[[ SUPPLIED INFORMATION open ]]

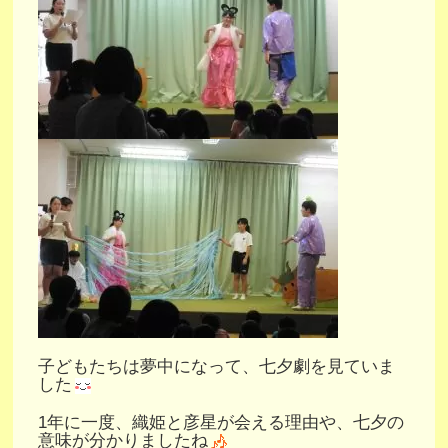
子どもたちは夢中になって、七夕劇を見ていま
した
1年に一度、織姫と彦星が会える理由や、七夕の
意味が分かりましたね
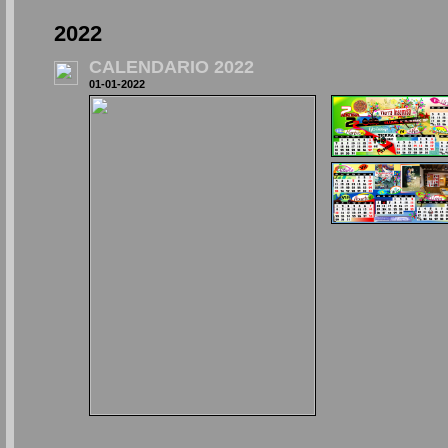
2022
CALENDARIO 2022
01-01-2022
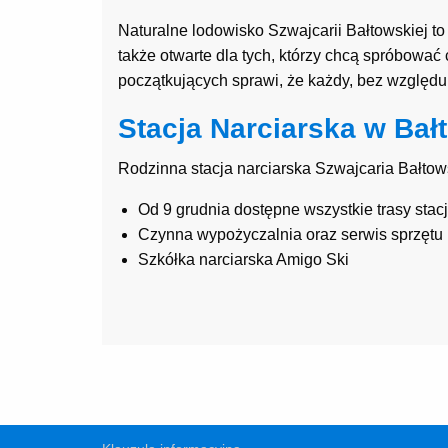
Naturalne lodowisko Szwajcarii Bałtowskiej to
także otwarte dla tych, którzy chcą spróbowa
początkujących sprawi, że każdy, bez względu 
Stacja Narciarska w Bał
Rodzinna stacja narciarska Szwajcaria Bałto
Od 9 grudnia dostępne wszystkie trasy stacji
Czynna wypożyczalnia oraz serwis sprzętu
Szkółka narciarska Amigo Ski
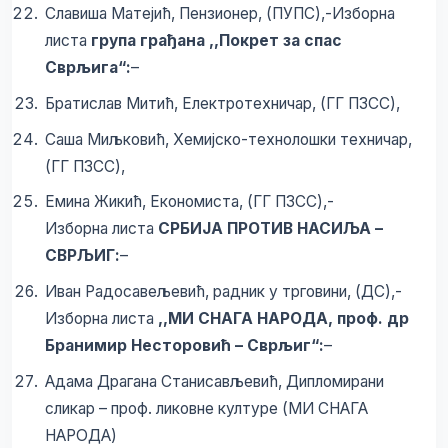
Славиша Матејић, Пензионер, (ПУПС),-Изборна
листа
група грађана ,,Покрет за спас
Сврљига“:
–
Братислав Митић, Електротехничар, (ГГ ПЗСС),
Саша Миљковић, Хемијско-технолошки техничар,
(ГГ ПЗСС),
Емина Жикић, Економиста, (ГГ ПЗСС),-
Изборна листа
СРБИЈА ПРОТИВ НАСИЉА –
СВРЉИГ:
–
Иван Радосавељевић, радник у трговини, (ДС),-
Изборна листа
,,МИ СНАГА НАРОДА, проф. др
Бранимир Несторовић – Сврљиг“:
–
Адама Драгана Станисављевић, Дипломирани
сликар – проф. ликовне културе (МИ СНАГА
НАРОДА)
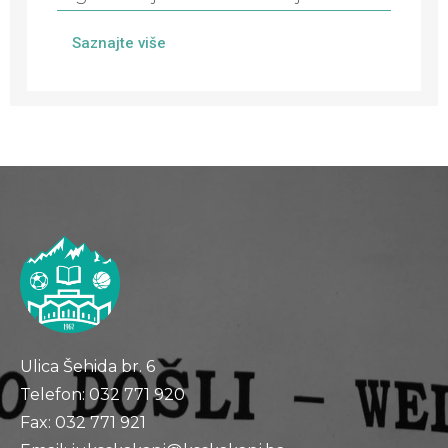
Saznajte više
Ulica Šehida br. 6
Telefon: 032 771 920
Fax: 032 771 921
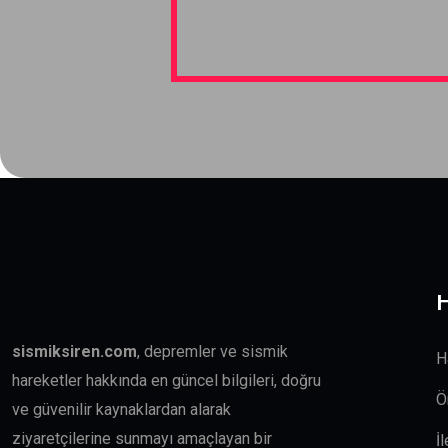
H
sismiksiren.com
, depremler ve sismik
H
hareketler hakkında en güncel bilgileri, doğru
Ö
ve güvenilir kaynaklardan alarak
ziyaretçilerine sunmayı amaçlayan bir
İ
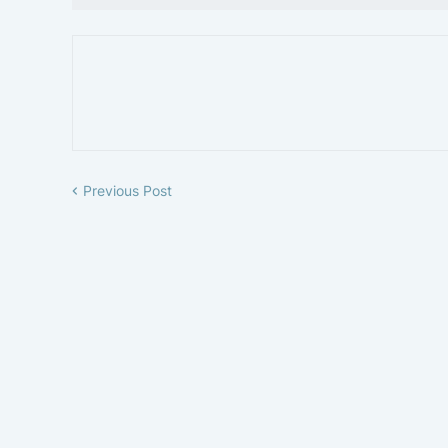
Previous Post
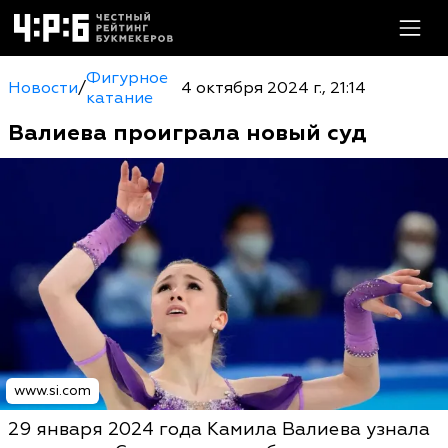
Фигурное
Новости
/
4 октября 2024 г., 21:14
катание
Валиева проиграла новый суд
www.si.com
29 января 2024 года Камила Валиева узнала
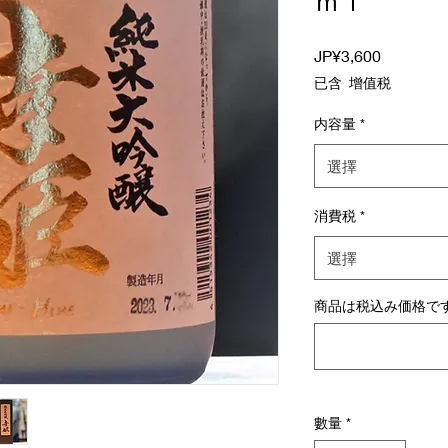
ｍｌ
價
JP¥3,600
格
已含 增值税
内容量
*
選擇
消費税
*
選擇
商品は税込み価格です 
數量
*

[[ SUPPLIED INFORMATION closed ]]

Write out the whole listing again with each "選擇" renamed to "选择" and everything else unchanged. Omit the pictures.

(ANSWER TO THIS PROBLEM):
子どもたちは夢中になって、七夕劇を見ていま
した
1年に一度、織姫と彦星が会える理由や、七夕の
意味が分かりましたね
2022
CALENDARIO 2022
01-01-2022
Naturalne lodowisko Szwajcarii Bałtowskiej to
także otwarte dla tych, którzy chcą spróbowa
początkujących sprawi, że każdy, bez względu 
Stacja Narciarska w Bał
Rodzinna stacja narciarska Szwajcaria Bałto
Od 9 grudnia dostępne wszystkie trasy stacji
Czynna wypożyczalnia oraz serwis sprzętu
Szkółka narciarska Amigo Ski
Славиша Матејић, Пензионер, (ПУПС),-Изборна
листа
група грађана ,,Покрет за спас
Сврљига“:
–
Братислав Митић, Електротехничар, (ГГ ПЗСС),
Саша Миљковић, Хемијско-технолошки техничар,
(ГГ ПЗСС),
Емина Жикић, Економиста, (ГГ ПЗСС),-
Изборна листа
СРБИЈА ПРОТИВ НАСИЉА –
СВРЉИГ:
–
Иван Радосавељевић, радник у трговини, (ДС),-
Изборна листа
,,МИ СНАГА НАРОДА, проф. др
Бранимир Несторовић – Сврљиг“:
–
Адама Драгана Станисављевић, Дипломирани
сликар – проф. ликовне културе (МИ СНАГА
НАРОДА)
Saznajte više
Ulica Šehida br. 6
Telefon: 032 771 920
Fax: 032 771 921
H
sismiksiren.com
, depremler ve sismik
H
hareketler hakkında en güncel bilgileri, doğru
Ö
ve güvenilir kaynaklardan alarak
ziyaretçilerine sunmayı amaçlayan bir
İ
Previous Post
Фигурное
Новости
/
4 октября 2024 г., 21:14
катание
Валиева проиграла новый суд
www.si.com
29 января 2024 года Камила Валиева узнала
ｍｌ
價
JP¥3,600
格
已含 增值税
内容量
*
选择
消費税
*
选择
商品は税込み価格です 
數量
*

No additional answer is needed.